好きな人のお母様に恋心がバレました
「ーー俺は、君に知ってもらうほど、魅力ある人間じゃないよ」
ぽつり、と先輩が言う。
「そんなの、私が決めます」
「ふは、……それもそうか」
「はい」
そうして彼は烏龍茶ではなく、その隣にあったコークハイを煽る。
ほんのり色づく目元が、胡乱げで、ゆったりと私に視線が動いた。
じっと見つめられれば、それだけで私は胸が苦しくて泣いてしまいそうになる。
好きなんだ、この人が、たまらなく好き。
「……じゃあ、まず汚い部分そのいち。俺は嫉妬深いよ」
「………恋愛の話ですか?」
「恋愛はーーどうだろうね。でも、仕事は顕著だよ。同期には絶対負けたくないし、能力高い人には先輩後輩関係なく嫉妬するし。

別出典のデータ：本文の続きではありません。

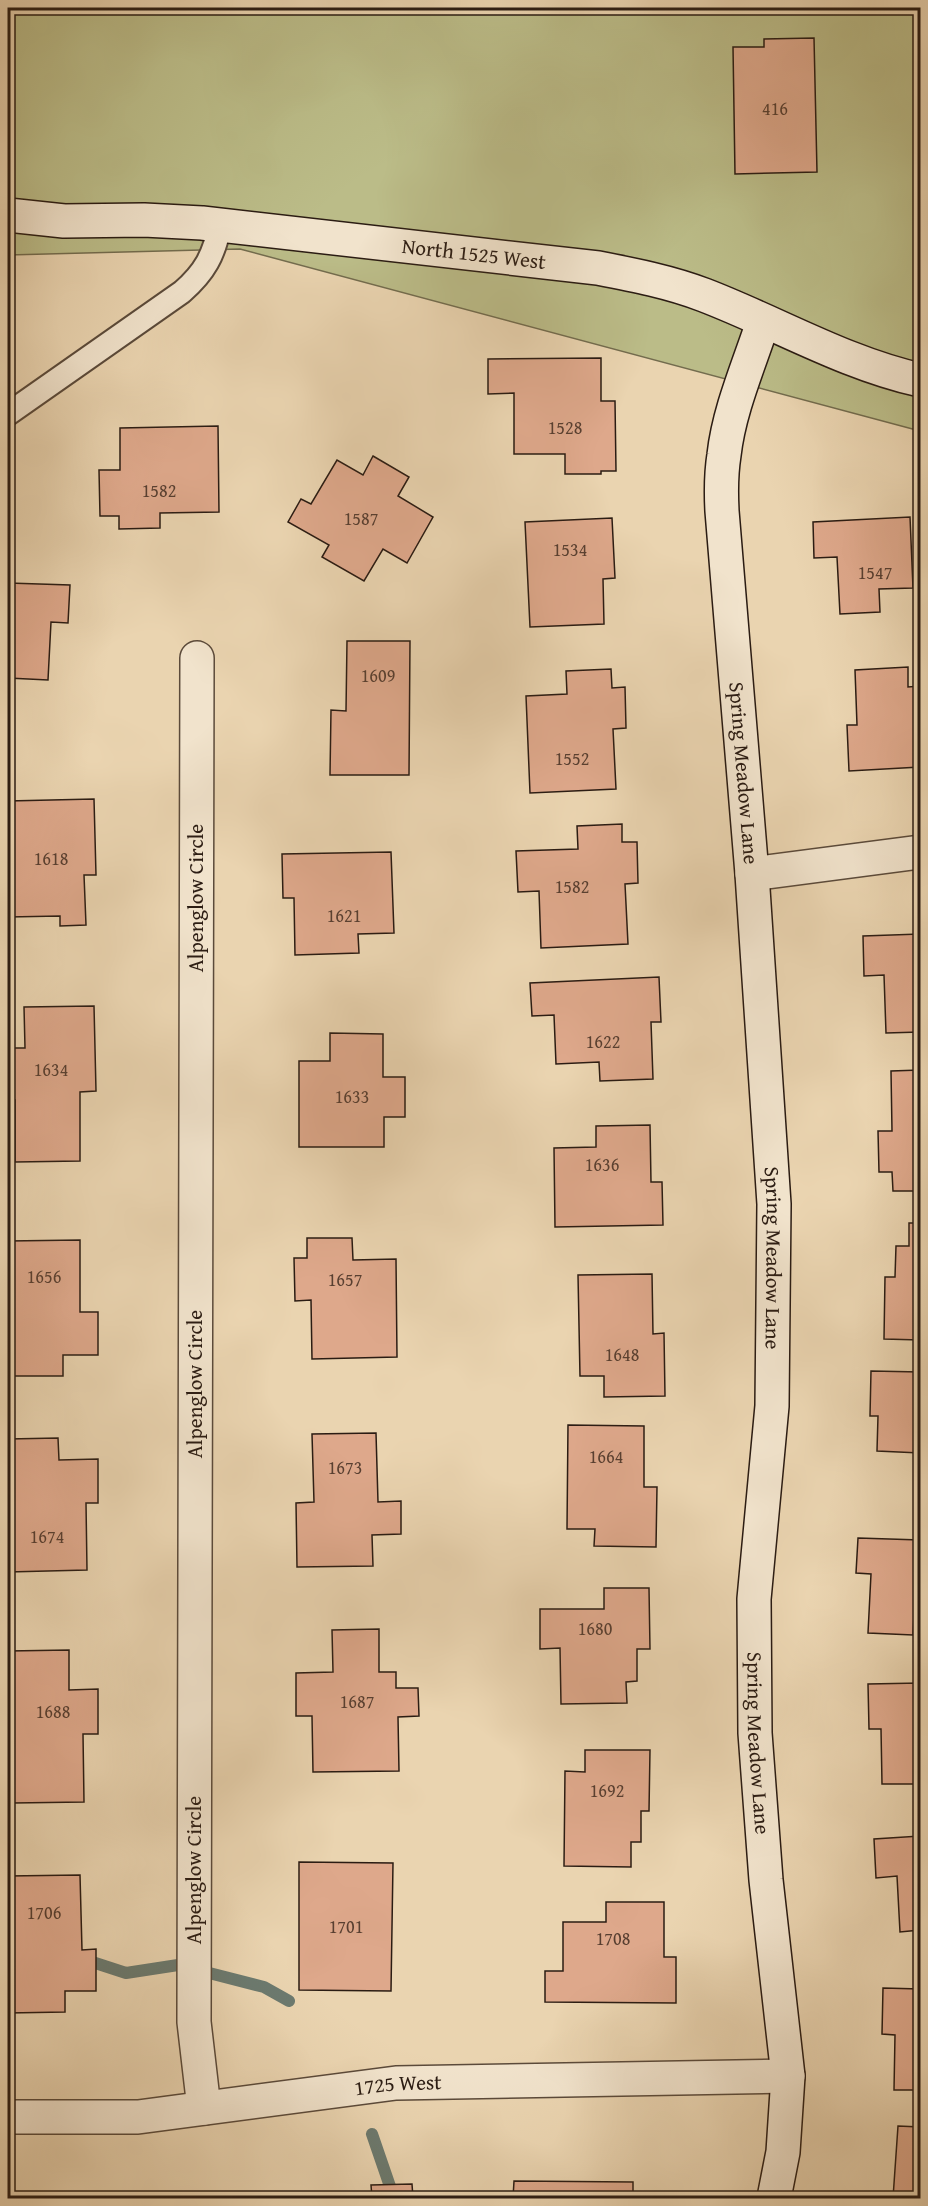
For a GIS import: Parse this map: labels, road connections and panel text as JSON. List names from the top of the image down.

……こういうの、格好悪いでしょ。ーーねえ、もう言いたくないな、やめていい?」
「えっ、もうですか。駄目ですっ」
せっかく面白くなってきたとこだ。
いつもソツなく作業をこなす朝霞先輩が、仕事に対して泥くさい面を持ってたなんて意外だった。
抗議の声を上げると先輩はため息を吐いた。
「……はあ。じゃ、二つ目ね。
んー、そうだな……。女の子はニガテだけど、性欲は強いと思う」
「………ふ、ふわぁ」
イキナリのど直球に完全にビビって変な声が出た。
なんだ。先輩は一体どこまで教えてくれる気なんだ。